Nanotechnology is a relatively new field. Although the general line was outlined by the late Nobel laureate in physics Richard Feynman back in the fifties of the 20th century, in recent years we have witnessed the development of nanometer-sized systems. In the meantime, these are still relatively bulky systems, but in the future the idea is to produce atom by atom completely new type of machines, machines that will have mixed properties - both of conventional (relativistic) physics and of quantum physics.

For example, a nanometer agent, a robot the size of a few tens of atoms, could penetrate the bloodstream, look for damaged cells and kill them, and thus it would be possible to fight cancerous tumors or carry out the action of the unruly white blood cells and fight the AIDS virus.

There is no university in the world that does not have a nanotechnology department. both for medicine and for other industries (computers whose nodes are nanometer-sized, systems on a visible scale, but re-engineered so that their physical properties change (strengthening the fuselage without increasing weight, for example). And the examples are only the good imagination of the researchers, equipped with electron microscopes to identify them.

Creighton brings us to the seam between nanotechnology, biotechnology and computer science and asks what would happen if biotechnology produced a virus that could replicate itself, and whose principles of propagation were taken from computerized viruses and the production capacity would be made possible thanks to nanotechnology. If all these things collide together, these artificial bacteria will multiply, spread and possibly wipe out humanity.

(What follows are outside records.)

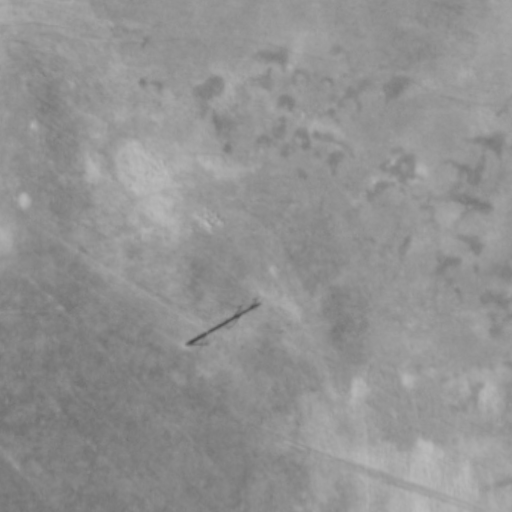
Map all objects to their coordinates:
power tower: (188, 340)
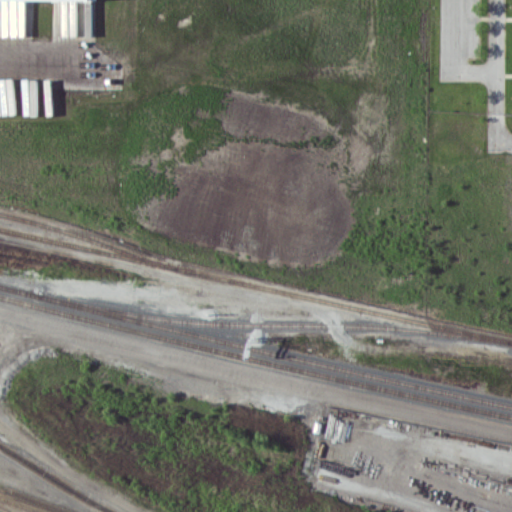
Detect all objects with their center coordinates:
parking lot: (459, 39)
road: (25, 52)
road: (457, 52)
road: (496, 76)
railway: (88, 237)
railway: (255, 285)
railway: (274, 323)
railway: (255, 347)
railway: (255, 357)
road: (180, 406)
railway: (55, 478)
railway: (31, 500)
railway: (28, 503)
railway: (16, 505)
railway: (3, 510)
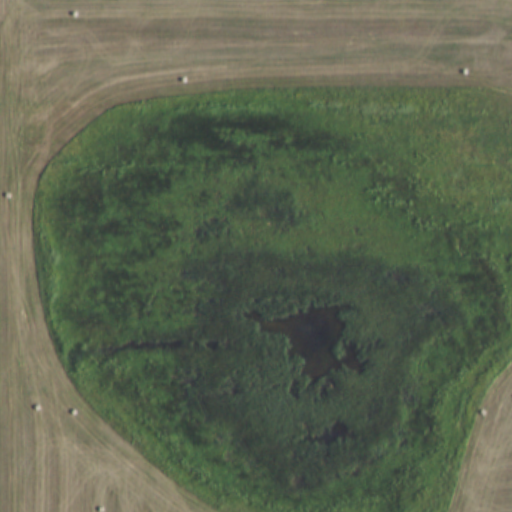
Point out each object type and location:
quarry: (256, 256)
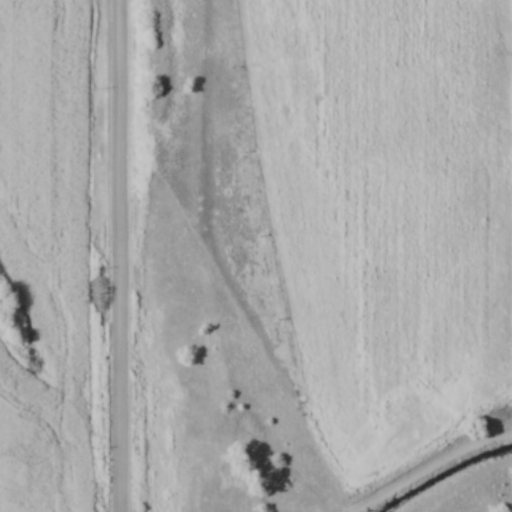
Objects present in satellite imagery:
road: (114, 255)
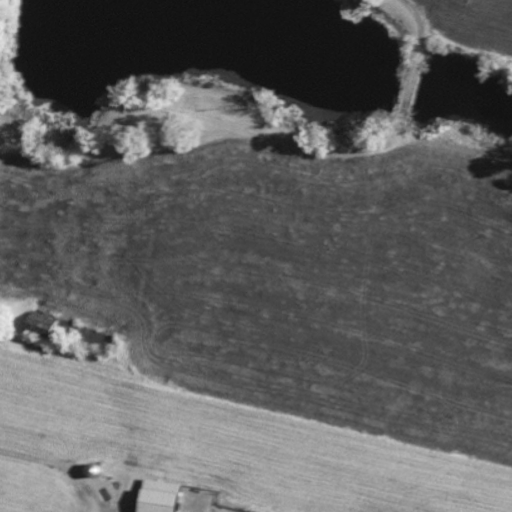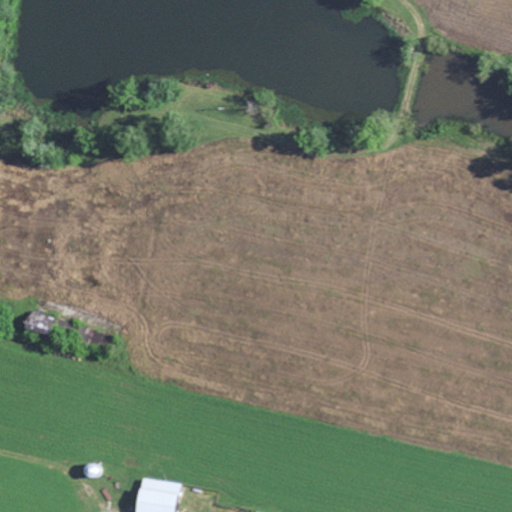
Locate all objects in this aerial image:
building: (168, 495)
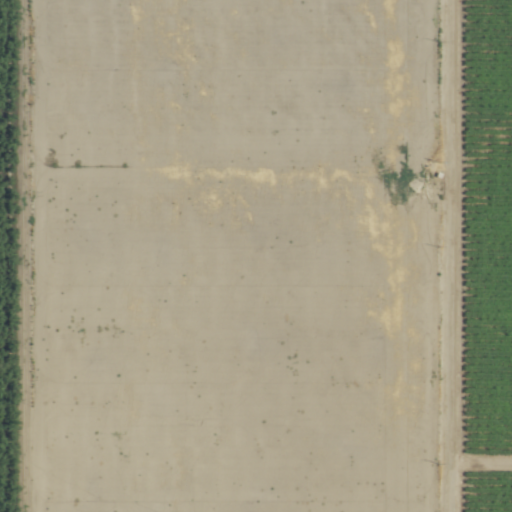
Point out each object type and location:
crop: (276, 255)
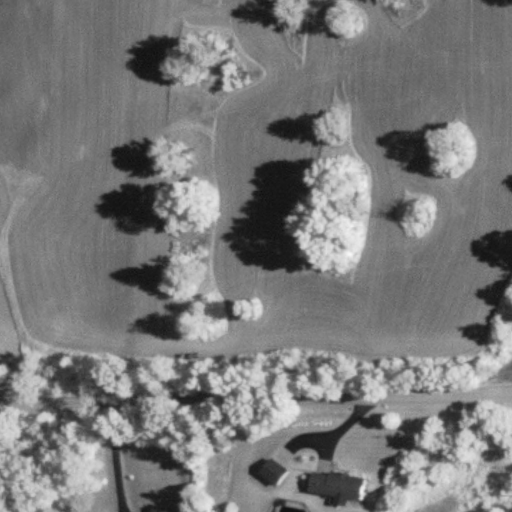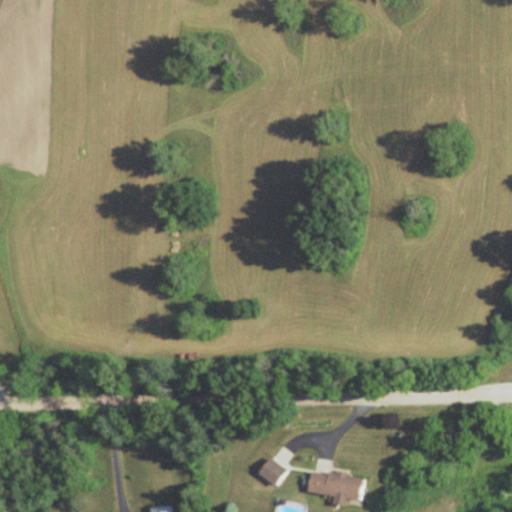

We won't tell you the end, but like in Jurassic Park where the dinosaurs took over and killed the humans, here these bacteria ran riot and if they are not stopped they will destroy the entire planet.

This book of tension is responsible among other things for the fact that parliaments have genuinely accepted resolutions calling on the governments of those countries (including Israel) to establish laws that will supervise experiments in nanotechnology and genetic engineering even if the price is slowing down the pace of development. At least as far as nanotechnology is concerned, this is certainly the influence of the book that has now been published in Hebrew by Sefrit Ma'ariv

Emanuel Lotem, the veteran translator of science fiction and popular science books took on the task of bringing these developments, many of which barely have Hebrew terminology, to the Hebrew reader. Although the book was published in its English version over a year ago, this does not detract, on the contrary, some of the technologies described in it have matured in the right direction, but as with any technology, the person who determines whether it is good or bad will ultimately be the person. Whether it is the developer or the users of these systems. It is true that too many feel that technology is running too fast, but since this is beyond our control as individuals, all that is left is to try to cope with the pace.